This definition of wilful tort has now, in substance, been employed to define wanton misconduct.
It would be interesting to discuss some of the developments heretofore mentioned and suggest some of the practical difficulties that are just around the corner for trial judges. However, such consideration would be of little or no help in this case, as the law controlling is set forth in the second syllabus of U. O. Pipe Co. v Bassett, supra, which has not been modified nor reversed.
In Thomas v Foody, Madison County, unreported, motion to certify overruled, Ohio Bar, February 1, 1937, (24 Abs 108) a judgment grounded upon a charge of wanton misconduct was under consideration and supported in this court. The facts presented were at least analagous to those in the instant case. In the Thomas case the speed was greater, there were known curves in the road, it was in the night season but the road in probability was not as slippery, there was not the premonitory skidding and the vision of the driver was not impaired, as in the instant case.
In the instant case the plaintiff relied upon averments of wanton ’ misconduct, produced facts supporting these allegations and in our judgment brought them in their most favorable interpretation squarely within the law as announced in U. C. Pipe Co. v Bassett, supra.

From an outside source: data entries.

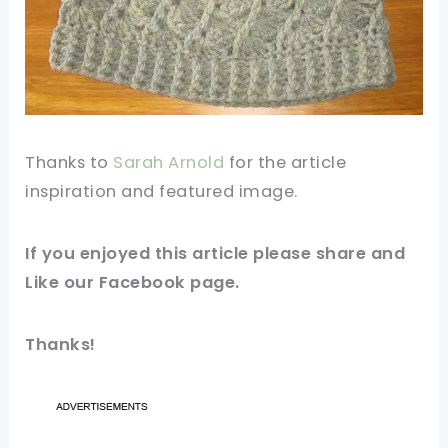
Thanks to
Sarah Arnold
for the
article
inspiration and
featured
image
.
If you
enjoyed
this article please share and
Like our
Facebook
page.
Thanks!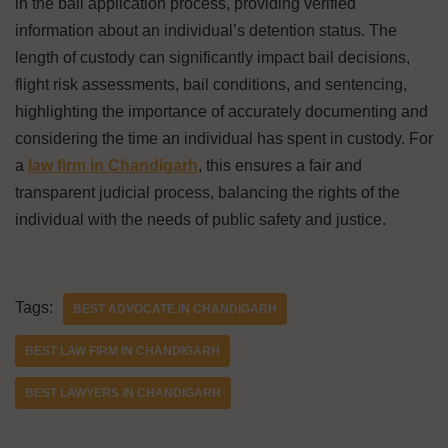
in the bail application process, providing verified
information about an individual’s detention status. The
length of custody can significantly impact bail decisions,
flight risk assessments, bail conditions, and sentencing,
highlighting the importance of accurately documenting and
considering the time an individual has spent in custody. For
a
law firm in Chandigarh
, this ensures a fair and
transparent judicial process, balancing the rights of the
individual with the needs of public safety and justice.
Tags:
BEST ADVOCATE IN CHANDIGARH
BEST LAW FIRM IN CHANDIGARH
BEST LAWYERS IN CHANDIGARH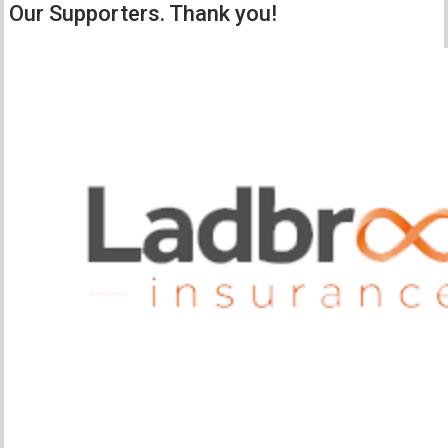
Our Supporters. Thank you!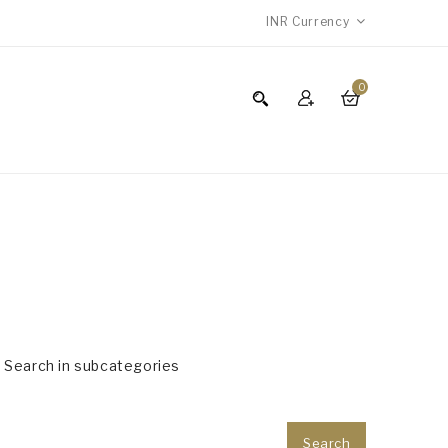
INR
Currency
0
Search in subcategories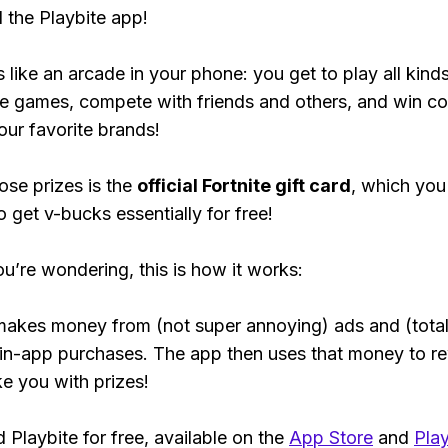
the Playbite app!
s like an arcade in your phone: you get to play all kind
e games, compete with friends and others, and win co
our favorite brands!
ose prizes is the
official Fortnite gift card
, which you
o get v-bucks essentially for free!
ou’re wondering, this is how it works:
makes money from (not super annoying) ads and (total
 in-app purchases. The app then uses that money to r
ke you with prizes!
Playbite for free, available on the
App Store
and
Play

Complaint is made of this portion of the charge:
“If the person’s conscious conduct is such as to involve a high degree of chance that serious harm will result from it to any one who is within the range to know that others are within such range, is conclusive of the wantonness of his conduct toward them.”
The language complained of is general and in view of the more specific terms in which wanton misconduct was properly defined to the jury we are of opinion that that part of the charge objected to was not prejudicially erroneous to the defendant.
-We have examined all the other claimed errors and find none which would require a reversal of the judgment. We have also considered the cases cited by counsel and are familiar with most of them because of the fact that we have recently considered several cases involving construction of the guest statute.
Judgment affirmed.
GEIGER, J, concurs. BARNES, PJ, dissents.